BEGIN

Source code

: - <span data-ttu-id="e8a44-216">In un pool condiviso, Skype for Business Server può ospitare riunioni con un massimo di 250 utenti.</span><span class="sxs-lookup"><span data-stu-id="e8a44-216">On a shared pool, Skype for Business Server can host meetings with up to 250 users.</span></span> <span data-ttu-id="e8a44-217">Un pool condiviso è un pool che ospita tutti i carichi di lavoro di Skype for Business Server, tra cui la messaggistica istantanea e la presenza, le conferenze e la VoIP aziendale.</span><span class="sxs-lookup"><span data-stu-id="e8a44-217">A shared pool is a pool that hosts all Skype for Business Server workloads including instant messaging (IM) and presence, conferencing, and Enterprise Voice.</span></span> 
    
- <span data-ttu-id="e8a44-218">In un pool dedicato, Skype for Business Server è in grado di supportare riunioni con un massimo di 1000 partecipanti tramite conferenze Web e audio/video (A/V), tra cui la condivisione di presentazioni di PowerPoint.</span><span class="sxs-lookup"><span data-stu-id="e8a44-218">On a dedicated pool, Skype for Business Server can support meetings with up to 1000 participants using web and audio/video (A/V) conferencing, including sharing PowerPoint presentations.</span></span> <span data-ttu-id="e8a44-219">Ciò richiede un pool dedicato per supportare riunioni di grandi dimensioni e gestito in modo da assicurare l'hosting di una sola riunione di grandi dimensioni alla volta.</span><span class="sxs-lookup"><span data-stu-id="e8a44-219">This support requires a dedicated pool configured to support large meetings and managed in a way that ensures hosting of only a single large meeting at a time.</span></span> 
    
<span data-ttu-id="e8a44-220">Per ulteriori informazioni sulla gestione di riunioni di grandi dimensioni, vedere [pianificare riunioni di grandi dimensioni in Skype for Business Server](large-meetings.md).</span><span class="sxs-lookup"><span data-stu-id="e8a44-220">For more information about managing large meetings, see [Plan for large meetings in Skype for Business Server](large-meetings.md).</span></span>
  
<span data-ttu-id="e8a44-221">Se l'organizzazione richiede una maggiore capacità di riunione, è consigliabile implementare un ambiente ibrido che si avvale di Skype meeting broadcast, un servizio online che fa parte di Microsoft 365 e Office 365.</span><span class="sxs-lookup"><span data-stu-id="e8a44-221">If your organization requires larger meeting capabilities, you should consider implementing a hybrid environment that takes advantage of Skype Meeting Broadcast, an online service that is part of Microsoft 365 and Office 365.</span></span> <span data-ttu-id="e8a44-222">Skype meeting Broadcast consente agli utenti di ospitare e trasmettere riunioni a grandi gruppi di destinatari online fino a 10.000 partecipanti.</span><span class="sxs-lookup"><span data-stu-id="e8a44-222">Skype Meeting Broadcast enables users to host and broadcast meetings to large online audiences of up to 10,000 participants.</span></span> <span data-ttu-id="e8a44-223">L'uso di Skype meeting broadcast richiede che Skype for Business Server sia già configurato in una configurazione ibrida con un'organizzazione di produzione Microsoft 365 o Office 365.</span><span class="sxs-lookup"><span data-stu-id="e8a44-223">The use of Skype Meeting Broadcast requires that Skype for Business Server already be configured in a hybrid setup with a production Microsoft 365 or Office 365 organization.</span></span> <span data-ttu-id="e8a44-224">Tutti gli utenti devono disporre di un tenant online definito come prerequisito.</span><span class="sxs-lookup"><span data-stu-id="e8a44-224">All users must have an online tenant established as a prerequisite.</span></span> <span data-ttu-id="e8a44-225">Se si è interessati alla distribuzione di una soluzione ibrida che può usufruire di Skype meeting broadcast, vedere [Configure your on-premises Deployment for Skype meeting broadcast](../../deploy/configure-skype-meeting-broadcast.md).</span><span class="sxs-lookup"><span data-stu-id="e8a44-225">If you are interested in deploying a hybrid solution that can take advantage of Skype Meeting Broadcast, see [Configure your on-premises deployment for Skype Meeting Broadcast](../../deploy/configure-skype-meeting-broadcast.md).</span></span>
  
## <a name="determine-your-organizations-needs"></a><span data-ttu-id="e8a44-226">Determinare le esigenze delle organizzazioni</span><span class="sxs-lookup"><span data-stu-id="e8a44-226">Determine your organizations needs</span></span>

END

An exact copy of every entry is the expected result.

◆ OUTPUT FOR THIS EXERCISE ◆
Source code

: - <span data-ttu-id="e8a44-216">In un pool condiviso, Skype for Business Server può ospitare riunioni con un massimo di 250 utenti.</span><span class="sxs-lookup"><span data-stu-id="e8a44-216">On a shared pool, Skype for Business Server can host meetings with up to 250 users.</span></span> <span data-ttu-id="e8a44-217">Un pool condiviso è un pool che ospita tutti i carichi di lavoro di Skype for Business Server, tra cui la messaggistica istantanea e la presenza, le conferenze e la VoIP aziendale.</span><span class="sxs-lookup"><span data-stu-id="e8a44-217">A shared pool is a pool that hosts all Skype for Business Server workloads including instant messaging (IM) and presence, conferencing, and Enterprise Voice.</span></span> 
    
- <span data-ttu-id="e8a44-218">In un pool dedicato, Skype for Business Server è in grado di supportare riunioni con un massimo di 1000 partecipanti tramite conferenze Web e audio/video (A/V), tra cui la condivisione di presentazioni di PowerPoint.</span><span class="sxs-lookup"><span data-stu-id="e8a44-218">On a dedicated pool, Skype for Business Server can support meetings with up to 1000 participants using web and audio/video (A/V) conferencing, including sharing PowerPoint presentations.</span></span> <span data-ttu-id="e8a44-219">Ciò richiede un pool dedicato per supportare riunioni di grandi dimensioni e gestito in modo da assicurare l'hosting di una sola riunione di grandi dimensioni alla volta.</span><span class="sxs-lookup"><span data-stu-id="e8a44-219">This support requires a dedicated pool configured to support large meetings and managed in a way that ensures hosting of only a single large meeting at a time.</span></span> 
    
<span data-ttu-id="e8a44-220">Per ulteriori informazioni sulla gestione di riunioni di grandi dimensioni, vedere [pianificare riunioni di grandi dimensioni in Skype for Business Server](large-meetings.md).</span><span class="sxs-lookup"><span data-stu-id="e8a44-220">For more information about managing large meetings, see [Plan for large meetings in Skype for Business Server](large-meetings.md).</span></span>
  
<span data-ttu-id="e8a44-221">Se l'organizzazione richiede una maggiore capacità di riunione, è consigliabile implementare un ambiente ibrido che si avvale di Skype meeting broadcast, un servizio online che fa parte di Microsoft 365 e Office 365.</span><span class="sxs-lookup"><span data-stu-id="e8a44-221">If your organization requires larger meeting capabilities, you should consider implementing a hybrid environment that takes advantage of Skype Meeting Broadcast, an online service that is part of Microsoft 365 and Office 365.</span></span> <span data-ttu-id="e8a44-222">Skype meeting Broadcast consente agli utenti di ospitare e trasmettere riunioni a grandi gruppi di destinatari online fino a 10.000 partecipanti.</span><span class="sxs-lookup"><span data-stu-id="e8a44-222">Skype Meeting Broadcast enables users to host and broadcast meetings to large online audiences of up to 10,000 participants.</span></span> <span data-ttu-id="e8a44-223">L'uso di Skype meeting broadcast richiede che Skype for Business Server sia già configurato in una configurazione ibrida con un'organizzazione di produzione Microsoft 365 o Office 365.</span><span class="sxs-lookup"><span data-stu-id="e8a44-223">The use of Skype Meeting Broadcast requires that Skype for Business Server already be configured in a hybrid setup with a production Microsoft 365 or Office 365 organization.</span></span> <span data-ttu-id="e8a44-224">Tutti gli utenti devono disporre di un tenant online definito come prerequisito.</span><span class="sxs-lookup"><span data-stu-id="e8a44-224">All users must have an online tenant established as a prerequisite.</span></span> <span data-ttu-id="e8a44-225">Se si è interessati alla distribuzione di una soluzione ibrida che può usufruire di Skype meeting broadcast, vedere [Configure your on-premises Deployment for Skype meeting broadcast](../../deploy/configure-skype-meeting-broadcast.md).</span><span class="sxs-lookup"><span data-stu-id="e8a44-225">If you are interested in deploying a hybrid solution that can take advantage of Skype Meeting Broadcast, see [Configure your on-premises deployment for Skype Meeting Broadcast](../../deploy/configure-skype-meeting-broadcast.md).</span></span>
  
## <a name="determine-your-organizations-needs"></a><span data-ttu-id="e8a44-226">Determinare le esigenze delle organizzazioni</span><span class="sxs-lookup"><span data-stu-id="e8a44-226">Determine your organizations needs</span></span>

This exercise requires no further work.